Automatic Text Correction for Chatbots

Authors:

Vasileios Palassopoulos, Ion Androutsopoulos, Themos Stafylakis

Collaborators:

Department of Informatics Athens University of Economics and Business

Publication Date

January 1, 2020

The present thesis addresses an important, open, Machine Learning problem, namely the automatic correction of the involuntary errors, made by humans, when communicating by written messages with chatbots. First, the problem is formulated as a “noisy-channel model” problem, and all the needed algorithms are developed, employing both, n-gram and Transformer-based language models. Next, a complete software framework is developed for solving the problem by employing Machine Learning methods, using Python and C++ libraries, and partially modifying them, resulting in a 20-fold increase in the processing speed for the specific problem.

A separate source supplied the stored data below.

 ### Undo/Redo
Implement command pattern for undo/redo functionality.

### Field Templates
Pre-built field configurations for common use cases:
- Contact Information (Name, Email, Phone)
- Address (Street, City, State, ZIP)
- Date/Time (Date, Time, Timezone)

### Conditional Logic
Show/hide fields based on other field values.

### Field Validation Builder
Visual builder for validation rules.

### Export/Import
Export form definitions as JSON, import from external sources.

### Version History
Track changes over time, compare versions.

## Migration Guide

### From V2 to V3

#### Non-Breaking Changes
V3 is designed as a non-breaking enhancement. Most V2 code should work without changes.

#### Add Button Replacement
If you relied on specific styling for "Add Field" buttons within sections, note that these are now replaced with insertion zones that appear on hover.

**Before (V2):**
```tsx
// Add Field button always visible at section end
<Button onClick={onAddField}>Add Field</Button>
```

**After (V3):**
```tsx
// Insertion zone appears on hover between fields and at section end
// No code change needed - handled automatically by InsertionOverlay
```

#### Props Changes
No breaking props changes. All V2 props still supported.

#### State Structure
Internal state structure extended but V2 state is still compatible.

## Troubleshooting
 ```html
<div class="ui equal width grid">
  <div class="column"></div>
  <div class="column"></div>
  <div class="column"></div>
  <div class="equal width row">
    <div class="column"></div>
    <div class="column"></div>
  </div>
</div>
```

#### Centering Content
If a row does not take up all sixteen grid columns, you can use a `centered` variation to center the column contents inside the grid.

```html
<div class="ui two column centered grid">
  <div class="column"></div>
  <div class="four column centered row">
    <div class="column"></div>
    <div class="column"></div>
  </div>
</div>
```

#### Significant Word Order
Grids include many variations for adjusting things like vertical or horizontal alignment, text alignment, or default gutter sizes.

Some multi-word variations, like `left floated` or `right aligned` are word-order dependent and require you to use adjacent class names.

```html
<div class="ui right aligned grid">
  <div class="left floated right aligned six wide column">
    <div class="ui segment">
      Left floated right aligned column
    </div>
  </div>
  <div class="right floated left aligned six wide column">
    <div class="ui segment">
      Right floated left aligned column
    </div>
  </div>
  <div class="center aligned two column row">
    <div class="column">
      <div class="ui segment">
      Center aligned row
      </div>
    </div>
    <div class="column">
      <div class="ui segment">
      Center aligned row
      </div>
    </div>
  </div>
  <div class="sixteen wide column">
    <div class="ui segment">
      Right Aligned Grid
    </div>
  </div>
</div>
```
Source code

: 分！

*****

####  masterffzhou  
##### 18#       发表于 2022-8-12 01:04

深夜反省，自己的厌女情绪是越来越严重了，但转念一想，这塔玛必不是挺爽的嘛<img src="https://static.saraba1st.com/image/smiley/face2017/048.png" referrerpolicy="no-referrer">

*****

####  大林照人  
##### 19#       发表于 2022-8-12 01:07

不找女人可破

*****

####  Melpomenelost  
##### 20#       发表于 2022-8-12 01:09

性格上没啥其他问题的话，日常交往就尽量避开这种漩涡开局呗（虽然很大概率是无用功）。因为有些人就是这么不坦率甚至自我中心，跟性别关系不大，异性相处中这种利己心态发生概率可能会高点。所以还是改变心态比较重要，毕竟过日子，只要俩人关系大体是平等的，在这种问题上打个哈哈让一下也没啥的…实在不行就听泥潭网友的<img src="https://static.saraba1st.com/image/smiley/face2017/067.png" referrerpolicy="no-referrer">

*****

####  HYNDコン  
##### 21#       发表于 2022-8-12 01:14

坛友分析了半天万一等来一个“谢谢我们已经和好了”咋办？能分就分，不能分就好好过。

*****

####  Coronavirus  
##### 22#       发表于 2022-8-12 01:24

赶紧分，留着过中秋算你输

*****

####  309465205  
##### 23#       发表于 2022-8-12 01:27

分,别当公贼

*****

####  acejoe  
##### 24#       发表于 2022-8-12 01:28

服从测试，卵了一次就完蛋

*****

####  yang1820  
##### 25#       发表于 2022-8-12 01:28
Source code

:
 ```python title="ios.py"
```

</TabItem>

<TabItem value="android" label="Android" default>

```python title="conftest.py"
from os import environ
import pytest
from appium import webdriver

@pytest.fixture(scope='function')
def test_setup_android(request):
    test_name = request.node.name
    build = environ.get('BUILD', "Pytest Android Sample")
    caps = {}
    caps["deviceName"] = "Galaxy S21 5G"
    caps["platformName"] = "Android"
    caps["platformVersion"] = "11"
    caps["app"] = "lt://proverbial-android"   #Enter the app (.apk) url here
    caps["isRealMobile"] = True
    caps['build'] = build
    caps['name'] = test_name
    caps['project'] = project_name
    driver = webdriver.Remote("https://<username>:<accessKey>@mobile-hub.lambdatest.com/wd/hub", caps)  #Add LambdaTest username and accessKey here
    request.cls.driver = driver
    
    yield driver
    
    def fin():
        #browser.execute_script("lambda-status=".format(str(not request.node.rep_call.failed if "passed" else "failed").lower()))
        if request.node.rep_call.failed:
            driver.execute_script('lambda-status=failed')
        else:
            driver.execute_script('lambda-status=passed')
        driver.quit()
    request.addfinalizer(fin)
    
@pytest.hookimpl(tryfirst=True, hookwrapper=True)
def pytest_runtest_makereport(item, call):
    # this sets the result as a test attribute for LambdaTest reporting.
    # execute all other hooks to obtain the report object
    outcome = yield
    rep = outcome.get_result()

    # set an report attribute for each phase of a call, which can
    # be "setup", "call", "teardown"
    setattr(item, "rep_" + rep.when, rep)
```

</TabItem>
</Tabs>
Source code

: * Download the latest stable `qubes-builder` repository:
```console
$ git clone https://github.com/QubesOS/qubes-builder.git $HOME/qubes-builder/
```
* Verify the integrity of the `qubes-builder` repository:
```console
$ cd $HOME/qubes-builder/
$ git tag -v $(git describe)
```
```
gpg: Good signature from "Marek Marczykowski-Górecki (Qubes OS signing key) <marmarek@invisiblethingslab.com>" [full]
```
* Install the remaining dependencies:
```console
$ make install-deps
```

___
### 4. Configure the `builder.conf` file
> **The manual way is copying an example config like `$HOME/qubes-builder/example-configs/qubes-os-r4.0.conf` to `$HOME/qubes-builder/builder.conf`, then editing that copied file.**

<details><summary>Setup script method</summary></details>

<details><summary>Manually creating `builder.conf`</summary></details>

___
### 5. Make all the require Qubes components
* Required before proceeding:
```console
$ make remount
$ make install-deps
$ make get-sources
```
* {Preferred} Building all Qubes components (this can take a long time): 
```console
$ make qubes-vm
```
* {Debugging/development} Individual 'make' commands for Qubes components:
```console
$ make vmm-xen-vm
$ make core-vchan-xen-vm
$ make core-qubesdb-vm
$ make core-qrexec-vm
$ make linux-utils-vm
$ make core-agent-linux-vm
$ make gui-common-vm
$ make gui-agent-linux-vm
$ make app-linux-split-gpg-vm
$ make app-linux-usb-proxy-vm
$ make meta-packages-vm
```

Finally, the developed software framework is used for performing Machine Learning experiments, using the publicly available corpora of “WikEd” and “W&I”. Although only a simple personal computer and limited use of cloud computing are used, and the publicly available corpora are not entirely appropriate for the machine training-tuning-testing procedures, certain interesting results are obtained, with respect to the relative efficiency of the various available methods for language processing. If, in the future, appropriate corpora become available and sufficient computer resources are used, it is expected that the developed software framework can provide acceptably efficient methods for the automatic text correction for chatbots.